Most patients won’t have any issues with Medicare Part B excess charges. However, that does not mean you shouldn’t be prepared if this situation comes up. An excess charge happens when you visit a doctor that does not accept Medicare as a full payment for certain healthcare services. If this happens, the doctor has the option to charge you up to 15% more for that service than the Medicare-approved amount. This article will walk you through how excess charges function and what you can do to ensure you’re never hit with one.
What Does Medicare Part B Cover?
Before rushing into Medicare Part B excess charges, we’ll quickly go over what Medicare Part B is. Part B is the part of Medicare that will cover your outpatient services. Examples of outpatient services are doctor’s visits and preventative care.
Some of the services covered by Part B are:
- flu shot
- cancer and diabetes screenings
- emergency room services
- mental health care
- ambulance services
- laboratory testing
What is a Medicare Part B Excess Charges?

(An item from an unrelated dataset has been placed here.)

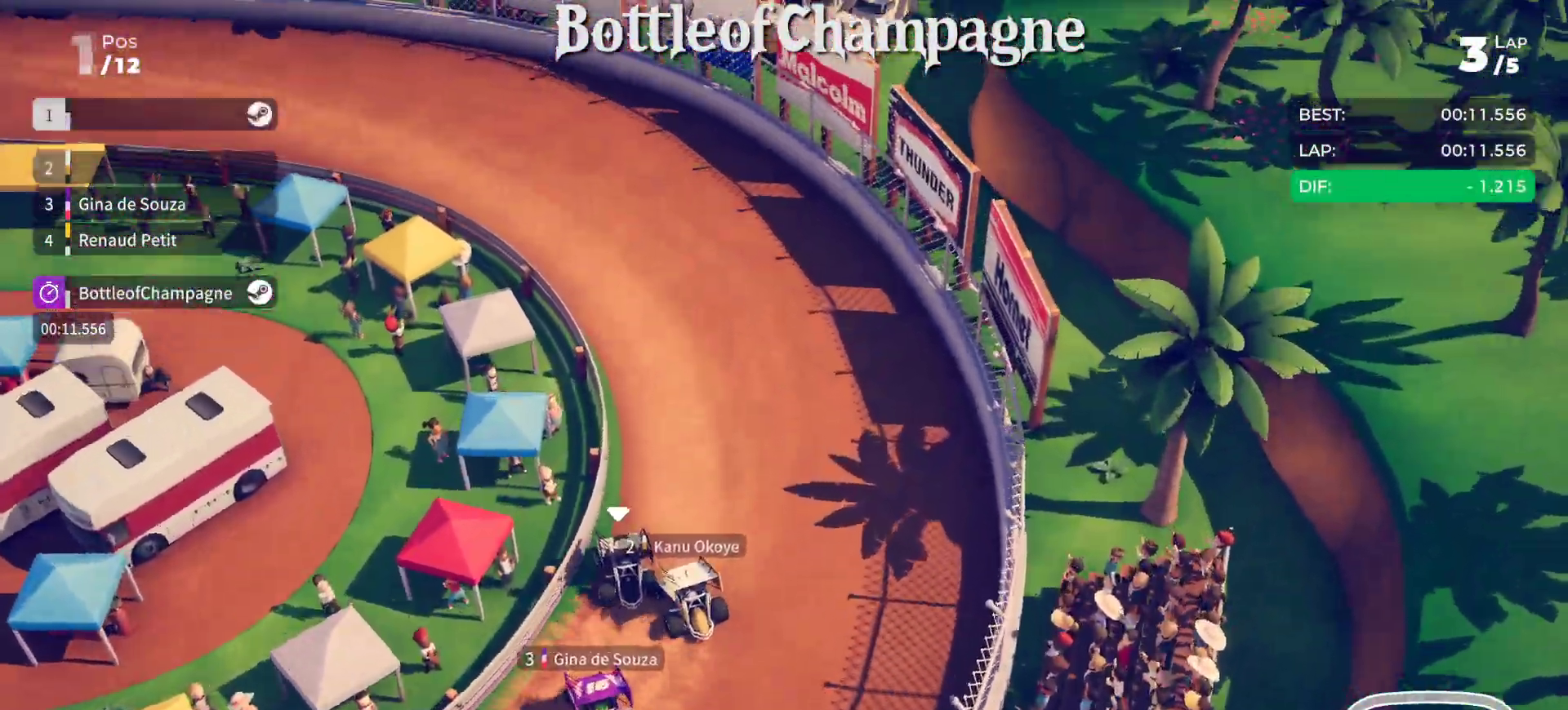
{"buttons": ["R2"], "left_stick": "left", "events": []}
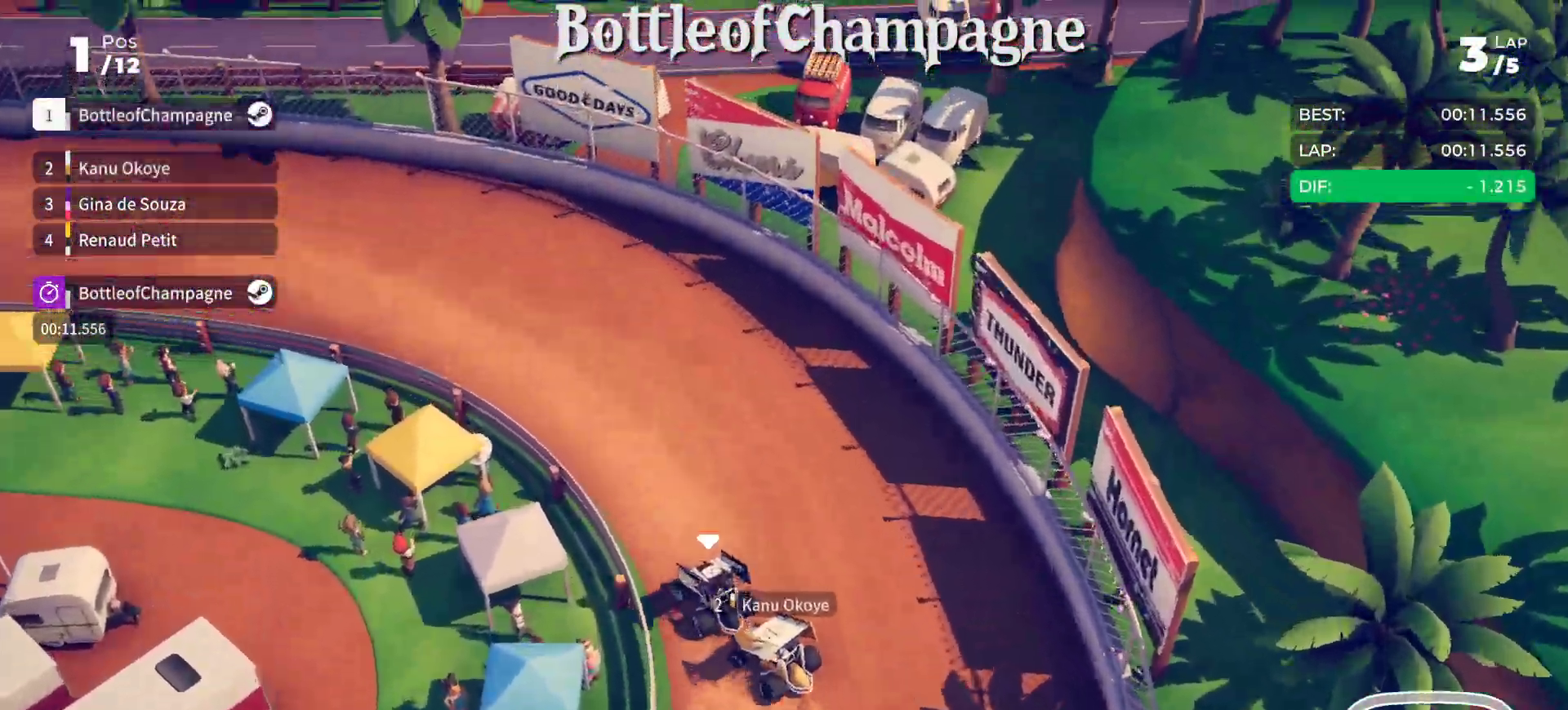
{"buttons": ["R2"], "left_stick": "center", "events": [[50, "R2", "up"], [117, "R2", "down"], [467, "left_stick", "center"]]}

Most healthcare providers will accept Medicare assignment. In other words, these providers have agreed with Medicare’s payments rates and terms and will bill Medicare accordingly.
However, some doctors out there have chosen not to accept Medicare assignment and can therefore charge you up to 15% more than the Medicare-approved amount for certain services. You may also hear this practice called balance-billing.
There are currently some 96% of doctor’s offices nationwide participating in the Medicare program, and these offices will only charge the Medicare-approved amount for covered services.
How Do Medicare Part B Excess Charges Work?
We’ll give you an example:
Say you go to visit a nonparticipating orthopedic specialist because you’re experiencing a pain in your arm. The doctor gives a diagnosis, and the Medicare-allowable charge for the service is $400. The office would be allowed to charge you an extra $60 for your care since $60 is 15% of $400. If you have already met your Part B deductible for the year, your out-of-pocket costs for this doctor’s visit would be $60, plus the 20% coinsurance charge. The 20% coinsurance charge on a $400 treatment would be $80. In total, you would be on the hook for $140 out-of-pocket.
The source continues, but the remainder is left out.